> Assignment:
The reply is a verbatim copy of the listing below with its images dropped.
┄┄┄┄┄┄┄┄┄┄
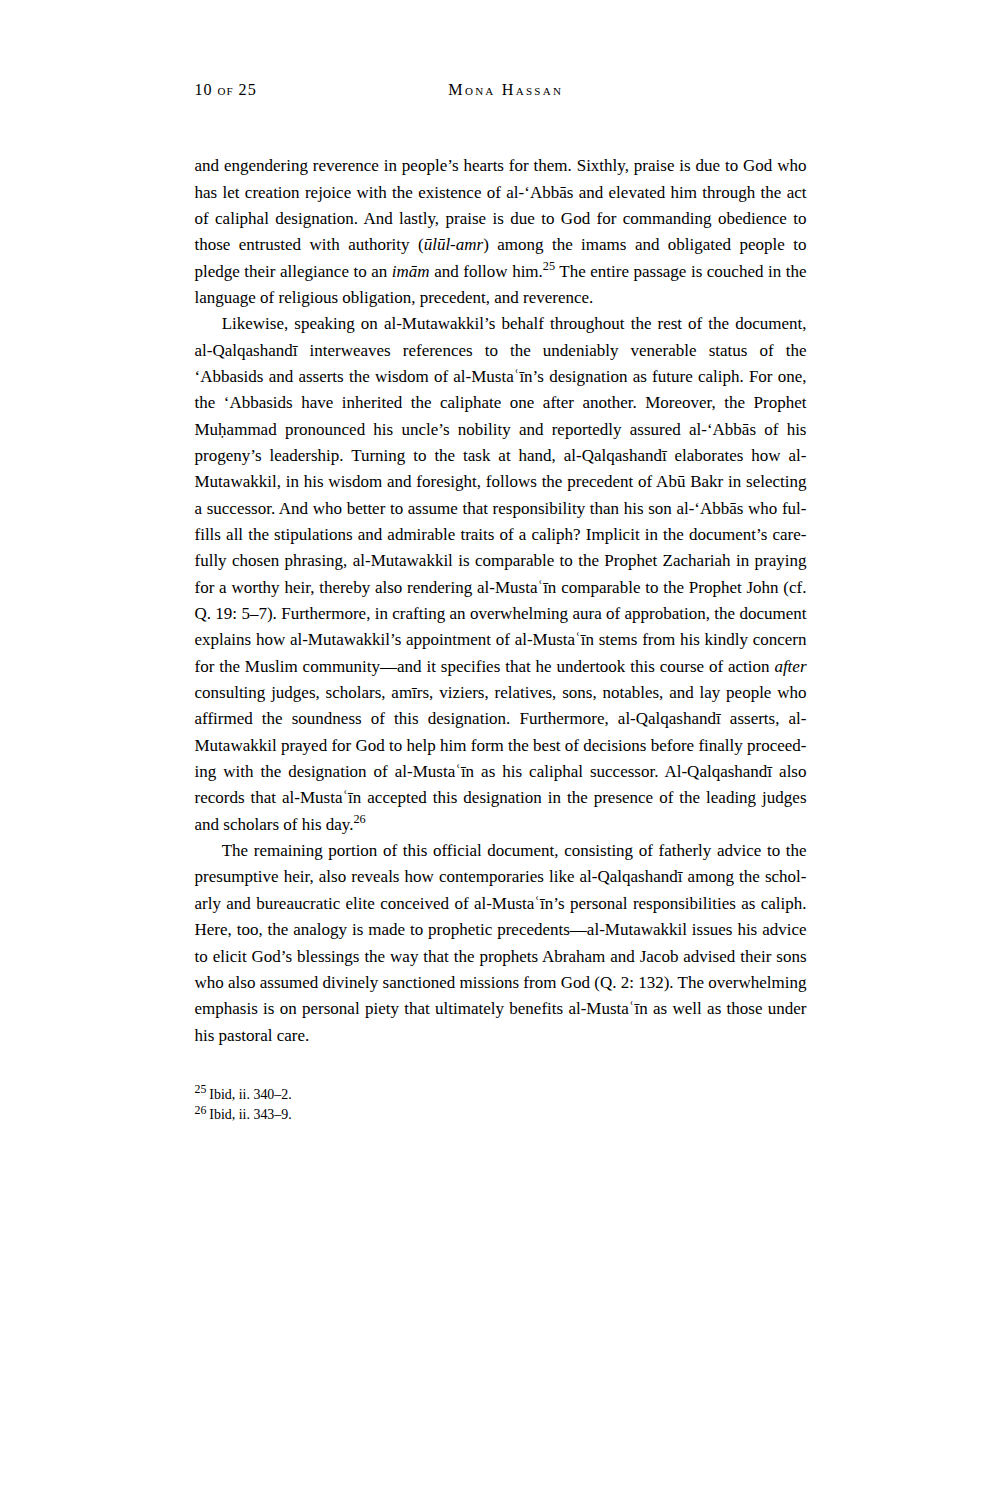10 of 25 Mona Hassan
and engendering reverence in people’s hearts for them. Sixthly, praise is due to God who has let creation rejoice with the existence of al-‘Abbās and elevated him through the act of caliphal designation. And lastly, praise is due to God for commanding obedience to those entrusted with authority (ūlūl-amr) among the imams and obligated people to pledge their allegiance to an imām and follow him.25 The entire passage is couched in the language of religious obligation, precedent, and reverence.
Likewise, speaking on al-Mutawakkil’s behalf throughout the rest of the document, al-Qalqashandī interweaves references to the undeniably venerable status of the ‘Abbasids and asserts the wisdom of al-Mustaʿīn’s designation as future caliph. For one, the ‘Abbasids have inherited the caliphate one after another. Moreover, the Prophet Muḥammad pronounced his uncle’s nobility and reportedly assured al-‘Abbās of his progeny’s leadership. Turning to the task at hand, al-Qalqashandī elaborates how al-Mutawakkil, in his wisdom and foresight, follows the precedent of Abū Bakr in selecting a successor. And who better to assume that responsibility than his son al-‘Abbās who fulfills all the stipulations and admirable traits of a caliph? Implicit in the document’s carefully chosen phrasing, al-Mutawakkil is comparable to the Prophet Zachariah in praying for a worthy heir, thereby also rendering al-Mustaʿīn comparable to the Prophet John (cf. Q. 19: 5–7). Furthermore, in crafting an overwhelming aura of approbation, the document explains how al-Mutawakkil’s appointment of al-Mustaʿīn stems from his kindly concern for the Muslim community—and it specifies that he undertook this course of action after consulting judges, scholars, amīrs, viziers, relatives, sons, notables, and lay people who affirmed the soundness of this designation. Furthermore, al-Qalqashandī asserts, al-Mutawakkil prayed for God to help him form the best of decisions before finally proceeding with the designation of al-Mustaʿīn as his caliphal successor. Al-Qalqashandī also records that al-Mustaʿīn accepted this designation in the presence of the leading judges and scholars of his day.26
The remaining portion of this official document, consisting of fatherly advice to the presumptive heir, also reveals how contemporaries like al-Qalqashandī among the scholarly and bureaucratic elite conceived of al-Mustaʿīn’s personal responsibilities as caliph. Here, too, the analogy is made to prophetic precedents—al-Mutawakkil issues his advice to elicit God’s blessings the way that the prophets Abraham and Jacob advised their sons who also assumed divinely sanctioned missions from God (Q. 2: 132). The overwhelming emphasis is on personal piety that ultimately benefits al-Mustaʿīn as well as those under his pastoral care.
25Ibid, ii. 340–2.
26Ibid, ii. 343–9.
┄┄┄┄┄┄┄┄┄┄
> Solution to the problem:
10 of 25 Mona Hassan
and engendering reverence in people’s hearts for them. Sixthly, praise is due to God who has let creation rejoice with the existence of al-‘Abbās and elevated him through the act of caliphal designation. And lastly, praise is due to God for commanding obedience to those entrusted with authority (ūlūl-amr) among the imams and obligated people to pledge their allegiance to an imām and follow him.25 The entire passage is couched in the language of religious obligation, precedent, and reverence.
Likewise, speaking on al-Mutawakkil’s behalf throughout the rest of the document, al-Qalqashandī interweaves references to the undeniably venerable status of the ‘Abbasids and asserts the wisdom of al-Mustaʿīn’s designation as future caliph. For one, the ‘Abbasids have inherited the caliphate one after another. Moreover, the Prophet Muḥammad pronounced his uncle’s nobility and reportedly assured al-‘Abbās of his progeny’s leadership. Turning to the task at hand, al-Qalqashandī elaborates how al-Mutawakkil, in his wisdom and foresight, follows the precedent of Abū Bakr in selecting a successor. And who better to assume that responsibility than his son al-‘Abbās who fulfills all the stipulations and admirable traits of a caliph? Implicit in the document’s carefully chosen phrasing, al-Mutawakkil is comparable to the Prophet Zachariah in praying for a worthy heir, thereby also rendering al-Mustaʿīn comparable to the Prophet John (cf. Q. 19: 5–7). Furthermore, in crafting an overwhelming aura of approbation, the document explains how al-Mutawakkil’s appointment of al-Mustaʿīn stems from his kindly concern for the Muslim community—and it specifies that he undertook this course of action after consulting judges, scholars, amīrs, viziers, relatives, sons, notables, and lay people who affirmed the soundness of this designation. Furthermore, al-Qalqashandī asserts, al-Mutawakkil prayed for God to help him form the best of decisions before finally proceeding with the designation of al-Mustaʿīn as his caliphal successor. Al-Qalqashandī also records that al-Mustaʿīn accepted this designation in the presence of the leading judges and scholars of his day.26
The remaining portion of this official document, consisting of fatherly advice to the presumptive heir, also reveals how contemporaries like al-Qalqashandī among the scholarly and bureaucratic elite conceived of al-Mustaʿīn’s personal responsibilities as caliph. Here, too, the analogy is made to prophetic precedents—al-Mutawakkil issues his advice to elicit God’s blessings the way that the prophets Abraham and Jacob advised their sons who also assumed divinely sanctioned missions from God (Q. 2: 132). The overwhelming emphasis is on personal piety that ultimately benefits al-Mustaʿīn as well as those under his pastoral care.
25Ibid, ii. 340–2.
26Ibid, ii. 343–9.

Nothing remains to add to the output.